[What the task requires] In the AWS essentials text, why should you know the core AWS services before starting with Amazon SageMaker Studio? Answer in one to three sentences.

Exploring AWS essentials for ML

Amazon Web Services (AWS) offers cloud computing resources to developers of all kinds to create applications and solutions for their businesses. AWS manages the technology and infrastructure in a secure environment and a scalable fashion, taking away the undifferentiated heavy lifting of infrastructure management from developers. AWS provides a broad range of services, including ML, artificial intelligence, the internet of things, analytics, and application development tools. These are built on top of the following key areas – compute, storage, databases, and security. Before we start our journey with Amazon SageMaker Studio, which is one of the ML offerings from AWS, it is important to know the core services that are commonly used while developing your ML projects on Amazon SageMaker Studio.

Compute

For ML in the cloud, developers need computational resources in all aspects of the life cycle. Amazon Elastic Compute Cloud (Amazon EC2) is the most fundamental cloud computing environment for developers to process, train, and host ML models. Amazon EC2 provides a wide range of compute instance types for many purposes, such as compute-optimized instances for compute-intensive work, memory-optimized instances for applications that have a large memory footprint, and Graphics Processing Unit (GPU)-accelerated instances for deep learning training.

[Source data]
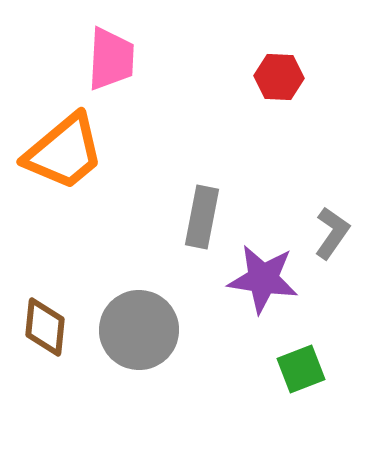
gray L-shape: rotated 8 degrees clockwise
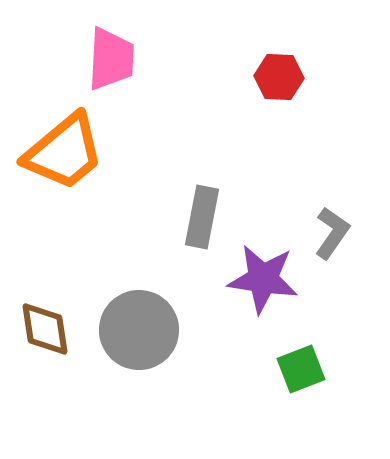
brown diamond: moved 2 px down; rotated 14 degrees counterclockwise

[Result for this exercise] Those core services are commonly used when developing ML projects on Amazon SageMaker Studio. AWS's offerings, ML included, are built on the key areas of compute, storage, databases, and security.